PROVIDED RECORDS:
▬▬▬▬▬▬
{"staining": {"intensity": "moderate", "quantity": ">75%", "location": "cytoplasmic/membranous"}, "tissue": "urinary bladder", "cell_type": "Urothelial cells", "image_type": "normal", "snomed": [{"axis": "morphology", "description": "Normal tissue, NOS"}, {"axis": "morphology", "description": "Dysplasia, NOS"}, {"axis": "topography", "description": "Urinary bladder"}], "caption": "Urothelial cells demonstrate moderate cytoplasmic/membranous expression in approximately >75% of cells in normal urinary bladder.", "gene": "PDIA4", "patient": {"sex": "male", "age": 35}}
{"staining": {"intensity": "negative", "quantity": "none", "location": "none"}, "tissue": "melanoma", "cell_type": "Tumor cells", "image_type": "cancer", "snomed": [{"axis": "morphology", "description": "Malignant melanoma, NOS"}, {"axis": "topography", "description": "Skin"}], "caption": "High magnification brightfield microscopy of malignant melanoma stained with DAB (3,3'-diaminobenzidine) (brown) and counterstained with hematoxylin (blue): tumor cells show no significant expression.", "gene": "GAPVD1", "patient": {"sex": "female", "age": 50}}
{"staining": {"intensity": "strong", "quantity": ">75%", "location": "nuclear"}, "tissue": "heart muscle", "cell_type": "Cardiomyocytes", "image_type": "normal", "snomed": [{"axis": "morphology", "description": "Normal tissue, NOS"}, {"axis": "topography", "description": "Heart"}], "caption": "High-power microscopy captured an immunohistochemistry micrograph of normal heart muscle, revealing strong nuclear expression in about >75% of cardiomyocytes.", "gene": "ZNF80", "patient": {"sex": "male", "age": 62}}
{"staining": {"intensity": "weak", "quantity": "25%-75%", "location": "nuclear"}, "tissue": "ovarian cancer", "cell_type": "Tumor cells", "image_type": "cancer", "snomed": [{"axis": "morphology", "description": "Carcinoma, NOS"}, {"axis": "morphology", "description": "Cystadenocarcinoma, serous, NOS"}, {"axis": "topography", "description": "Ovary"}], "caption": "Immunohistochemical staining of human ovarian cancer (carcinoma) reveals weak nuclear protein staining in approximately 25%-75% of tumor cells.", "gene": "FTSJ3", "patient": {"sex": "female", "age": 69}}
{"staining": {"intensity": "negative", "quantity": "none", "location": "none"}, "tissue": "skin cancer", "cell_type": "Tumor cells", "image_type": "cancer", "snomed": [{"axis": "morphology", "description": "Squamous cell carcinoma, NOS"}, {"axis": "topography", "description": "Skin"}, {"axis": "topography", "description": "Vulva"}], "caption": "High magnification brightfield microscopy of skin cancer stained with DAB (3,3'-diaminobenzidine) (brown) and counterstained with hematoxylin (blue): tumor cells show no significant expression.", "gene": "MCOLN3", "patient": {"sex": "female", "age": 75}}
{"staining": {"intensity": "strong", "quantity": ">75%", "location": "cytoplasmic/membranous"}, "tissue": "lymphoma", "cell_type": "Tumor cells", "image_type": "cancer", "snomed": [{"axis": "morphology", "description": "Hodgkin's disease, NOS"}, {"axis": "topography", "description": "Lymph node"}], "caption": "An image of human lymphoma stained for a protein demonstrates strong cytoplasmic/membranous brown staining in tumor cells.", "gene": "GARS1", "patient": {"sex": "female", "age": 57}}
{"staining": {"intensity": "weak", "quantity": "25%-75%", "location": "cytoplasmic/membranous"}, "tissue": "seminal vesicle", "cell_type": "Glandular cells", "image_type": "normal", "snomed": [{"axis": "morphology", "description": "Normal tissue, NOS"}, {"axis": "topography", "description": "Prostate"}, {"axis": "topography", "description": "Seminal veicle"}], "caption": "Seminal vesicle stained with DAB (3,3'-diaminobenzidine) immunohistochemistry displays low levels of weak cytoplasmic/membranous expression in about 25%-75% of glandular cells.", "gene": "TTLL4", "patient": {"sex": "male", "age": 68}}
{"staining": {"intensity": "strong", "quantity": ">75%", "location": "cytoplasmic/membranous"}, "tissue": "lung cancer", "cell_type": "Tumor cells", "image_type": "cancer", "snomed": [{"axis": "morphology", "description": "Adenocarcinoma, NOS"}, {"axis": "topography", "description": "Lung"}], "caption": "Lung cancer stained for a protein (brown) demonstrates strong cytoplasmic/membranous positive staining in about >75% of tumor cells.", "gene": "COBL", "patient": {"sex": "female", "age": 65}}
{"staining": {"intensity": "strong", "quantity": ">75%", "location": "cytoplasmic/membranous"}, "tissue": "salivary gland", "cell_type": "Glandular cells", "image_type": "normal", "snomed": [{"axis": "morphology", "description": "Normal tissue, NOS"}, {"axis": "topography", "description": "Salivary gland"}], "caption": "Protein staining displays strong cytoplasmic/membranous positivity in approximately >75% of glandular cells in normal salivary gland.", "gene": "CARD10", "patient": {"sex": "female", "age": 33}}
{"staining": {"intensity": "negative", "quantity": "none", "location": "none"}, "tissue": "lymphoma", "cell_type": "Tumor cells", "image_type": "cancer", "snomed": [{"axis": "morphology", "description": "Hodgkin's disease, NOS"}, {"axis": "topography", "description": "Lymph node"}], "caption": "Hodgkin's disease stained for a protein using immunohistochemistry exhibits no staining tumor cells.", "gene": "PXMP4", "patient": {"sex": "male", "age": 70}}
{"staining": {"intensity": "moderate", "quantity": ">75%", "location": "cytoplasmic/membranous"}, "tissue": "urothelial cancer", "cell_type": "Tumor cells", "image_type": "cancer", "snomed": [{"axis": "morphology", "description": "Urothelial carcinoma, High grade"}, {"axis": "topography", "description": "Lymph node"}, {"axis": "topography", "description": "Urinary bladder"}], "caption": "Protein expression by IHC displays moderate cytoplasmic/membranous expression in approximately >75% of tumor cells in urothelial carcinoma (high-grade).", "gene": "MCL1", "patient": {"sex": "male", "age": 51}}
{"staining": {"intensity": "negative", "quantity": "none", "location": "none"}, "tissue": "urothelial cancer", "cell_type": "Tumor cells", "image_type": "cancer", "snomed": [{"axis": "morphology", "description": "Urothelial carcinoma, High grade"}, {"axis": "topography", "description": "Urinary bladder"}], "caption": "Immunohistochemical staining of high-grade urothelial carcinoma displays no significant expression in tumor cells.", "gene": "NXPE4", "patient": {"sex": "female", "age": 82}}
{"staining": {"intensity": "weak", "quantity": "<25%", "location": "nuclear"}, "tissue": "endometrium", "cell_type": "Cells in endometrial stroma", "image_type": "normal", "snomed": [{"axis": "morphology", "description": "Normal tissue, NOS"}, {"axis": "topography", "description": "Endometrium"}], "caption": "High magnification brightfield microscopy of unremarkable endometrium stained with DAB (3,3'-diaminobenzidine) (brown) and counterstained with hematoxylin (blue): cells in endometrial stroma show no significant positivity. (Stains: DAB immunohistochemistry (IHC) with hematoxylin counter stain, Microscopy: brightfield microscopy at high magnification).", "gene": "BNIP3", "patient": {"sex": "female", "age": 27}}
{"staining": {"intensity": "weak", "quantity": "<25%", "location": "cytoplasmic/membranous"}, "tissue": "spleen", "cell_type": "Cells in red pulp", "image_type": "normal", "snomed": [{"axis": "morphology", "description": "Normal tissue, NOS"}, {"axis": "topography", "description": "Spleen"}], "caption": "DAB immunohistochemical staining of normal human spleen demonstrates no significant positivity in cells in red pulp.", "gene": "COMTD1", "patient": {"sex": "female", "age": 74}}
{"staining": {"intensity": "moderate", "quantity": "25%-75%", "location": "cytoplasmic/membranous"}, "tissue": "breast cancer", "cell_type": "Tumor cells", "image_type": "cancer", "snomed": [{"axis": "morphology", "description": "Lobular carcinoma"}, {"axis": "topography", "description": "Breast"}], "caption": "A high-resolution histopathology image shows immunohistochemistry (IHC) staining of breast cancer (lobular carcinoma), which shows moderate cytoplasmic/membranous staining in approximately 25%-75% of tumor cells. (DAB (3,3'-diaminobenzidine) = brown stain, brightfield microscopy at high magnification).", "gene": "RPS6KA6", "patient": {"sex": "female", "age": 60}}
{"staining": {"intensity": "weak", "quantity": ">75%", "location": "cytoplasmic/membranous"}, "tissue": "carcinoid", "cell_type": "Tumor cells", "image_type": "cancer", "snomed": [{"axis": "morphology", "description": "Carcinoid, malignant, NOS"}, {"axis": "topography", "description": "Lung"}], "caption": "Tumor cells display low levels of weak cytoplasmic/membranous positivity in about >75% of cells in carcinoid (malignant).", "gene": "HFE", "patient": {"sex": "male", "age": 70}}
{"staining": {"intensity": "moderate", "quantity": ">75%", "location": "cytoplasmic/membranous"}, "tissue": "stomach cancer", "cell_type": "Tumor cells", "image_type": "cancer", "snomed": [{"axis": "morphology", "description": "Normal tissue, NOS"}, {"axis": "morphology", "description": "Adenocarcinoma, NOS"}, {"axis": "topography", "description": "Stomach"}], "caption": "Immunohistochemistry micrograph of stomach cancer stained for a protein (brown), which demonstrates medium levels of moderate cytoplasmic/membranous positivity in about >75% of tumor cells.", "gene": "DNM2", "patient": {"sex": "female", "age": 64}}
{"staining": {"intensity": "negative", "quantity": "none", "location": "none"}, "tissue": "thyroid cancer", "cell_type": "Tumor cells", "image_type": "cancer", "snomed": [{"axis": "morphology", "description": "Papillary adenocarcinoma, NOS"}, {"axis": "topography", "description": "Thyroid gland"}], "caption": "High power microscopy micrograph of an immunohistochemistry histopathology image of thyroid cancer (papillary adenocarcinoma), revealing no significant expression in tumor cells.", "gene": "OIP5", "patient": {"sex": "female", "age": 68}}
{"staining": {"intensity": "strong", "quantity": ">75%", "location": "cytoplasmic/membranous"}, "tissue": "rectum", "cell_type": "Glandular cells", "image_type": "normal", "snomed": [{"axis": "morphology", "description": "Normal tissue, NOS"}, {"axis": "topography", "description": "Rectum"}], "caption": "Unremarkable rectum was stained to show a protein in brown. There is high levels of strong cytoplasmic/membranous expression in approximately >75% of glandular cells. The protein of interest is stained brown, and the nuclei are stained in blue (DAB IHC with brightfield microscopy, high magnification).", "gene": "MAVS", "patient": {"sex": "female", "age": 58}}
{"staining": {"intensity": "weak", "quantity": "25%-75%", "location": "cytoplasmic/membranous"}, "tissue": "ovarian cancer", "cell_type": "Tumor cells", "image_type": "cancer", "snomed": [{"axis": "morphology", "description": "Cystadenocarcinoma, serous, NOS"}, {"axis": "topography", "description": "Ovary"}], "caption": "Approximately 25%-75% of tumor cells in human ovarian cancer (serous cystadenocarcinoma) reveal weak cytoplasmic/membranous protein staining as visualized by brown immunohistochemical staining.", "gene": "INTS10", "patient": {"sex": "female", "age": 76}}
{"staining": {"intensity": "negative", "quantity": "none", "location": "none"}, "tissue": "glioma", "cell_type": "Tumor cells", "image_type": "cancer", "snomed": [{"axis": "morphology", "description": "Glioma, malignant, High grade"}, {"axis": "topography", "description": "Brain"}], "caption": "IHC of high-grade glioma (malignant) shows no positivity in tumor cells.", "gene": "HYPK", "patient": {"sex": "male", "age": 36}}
▬▬▬▬▬▬
Set down exactly the lines of the listing above, from the line holding "cells in human" through its last line, with nothing added.

{"staining": {"intensity": "weak", "quantity": "25%-75%", "location": "cytoplasmic/membranous"}, "tissue": "ovarian cancer", "cell_type": "Tumor cells", "image_type": "cancer", "snomed": [{"axis": "morphology", "description": "Cystadenocarcinoma, serous, NOS"}, {"axis": "topography", "description": "Ovary"}], "caption": "Approximately 25%-75% of tumor cells in human ovarian cancer (serous cystadenocarcinoma) reveal weak cytoplasmic/membranous protein staining as visualized by brown immunohistochemical staining.", "gene": "INTS10", "patient": {"sex": "female", "age": 76}}
{"staining": {"intensity": "negative", "quantity": "none", "location": "none"}, "tissue": "glioma", "cell_type": "Tumor cells", "image_type": "cancer", "snomed": [{"axis": "morphology", "description": "Glioma, malignant, High grade"}, {"axis": "topography", "description": "Brain"}], "caption": "IHC of high-grade glioma (malignant) shows no positivity in tumor cells.", "gene": "HYPK", "patient": {"sex": "male", "age": 36}}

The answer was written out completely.